Monday, Jun. 16, 1958
New Carrier
ARMED FORCES Carrier New York State champagne frothed across the bow of the fourth of the U.S.'s 60,000-ton Forrestal-class supercarriers at the New York Naval Shipyard in Brooklyn last week, and the Navy christened her Independence. The Navy's provisional date for commissioning Independence: some time in January. She will be powered by turbines producing 250,000 h.p., is figured to reach a top speed of nearly 35 knots, will carry 100 planes and launch them at the rate of eight a minute, be manned by a crew of more than 4,000. Total cost of the carrier without aircraft: $200 million.

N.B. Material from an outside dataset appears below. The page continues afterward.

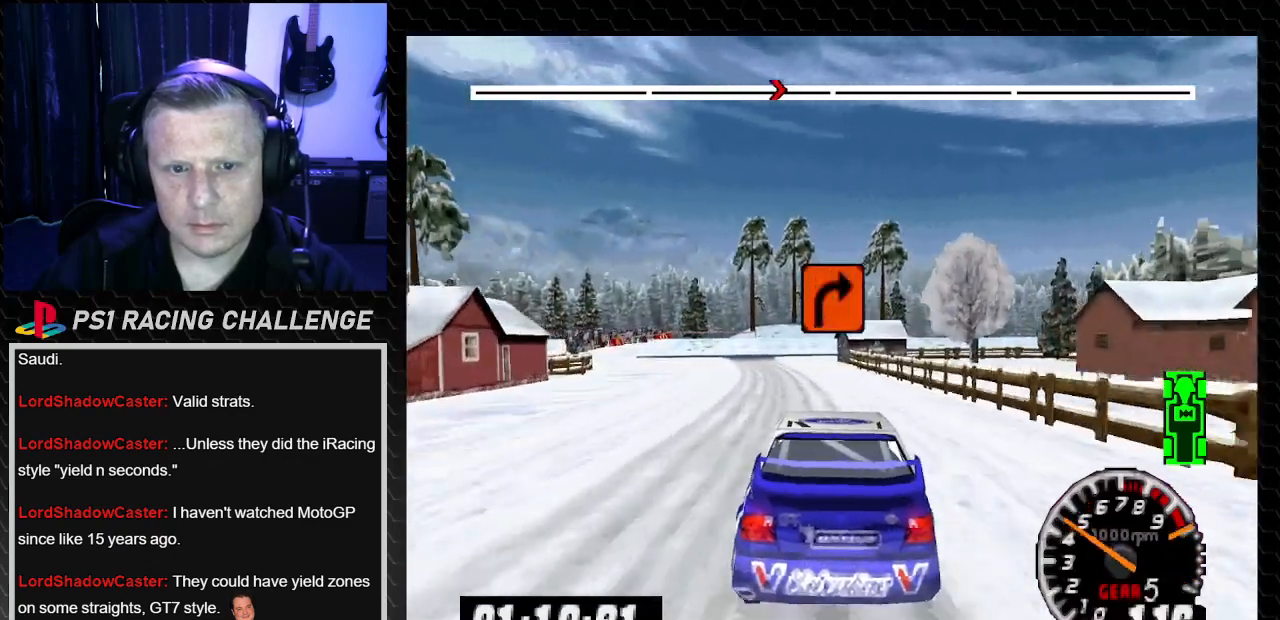
{"buttons": ["DPAD_LEFT"], "left_stick": "center", "right_stick": "down", "events": [[100, "DPAD_LEFT", "down"], [100, "left_stick", "left"], [267, "DPAD_LEFT", "up"], [267, "left_stick", "center"], [400, "TRIANGLE", "up"], [400, "right_stick", "center"], [500, "DPAD_LEFT", "down"], [500, "right_stick", "down"]]}
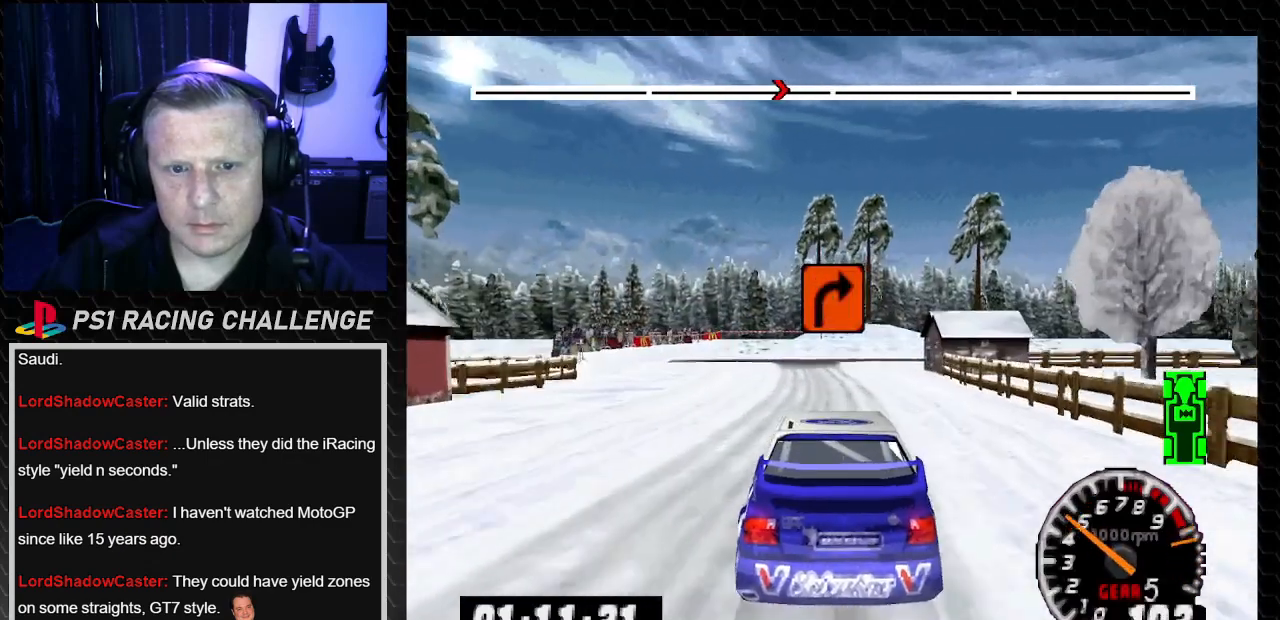
{"buttons": [], "left_stick": "center", "right_stick": "down", "events": [[33, "left_stick", "left"], [100, "DPAD_LEFT", "up"], [100, "left_stick", "center"]]}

But even as the Navy hailed Independence as the biggest warship in the world (the liners United States and America would fit beam to beam on her flight deck), opposition was strong in Congress against the Navy's overall carrier doctrine. Part of the opposition comes from supporters of the Air Force's Strategic Air Command, who believe that supercarriers put the Navy into the Air Force's business of strategic nuclear attack. But the most effective fight is coming from Navy types who contend that too much money is going into carriers that are vulnerable to both missiles and submarines, too little into the U.S. Navy's own Polaris-missile-toting nuclear submarine program. Last week the House of Representatives weighed next year's Administration defense appropriation request, in which there was money for five nuclear submarines but not one cent budgeted for a new carrier for the first time since 1951. Nevertheless, Navy plans still call for construction of two more Forrestals, for a total of six, plus two atomic-powered attack carriers.
"In short," wrote the New York Times Military Correspondent (and Annapolis-man) Hanson Baldwin, "some sections . . . believe that the carrier is no longer the queen of the seas and that the missile submarine is the future capital ship of the world's fleets." Baldwin added a sailor's salty appraisal that "the carrier is still useful but less so than in the past."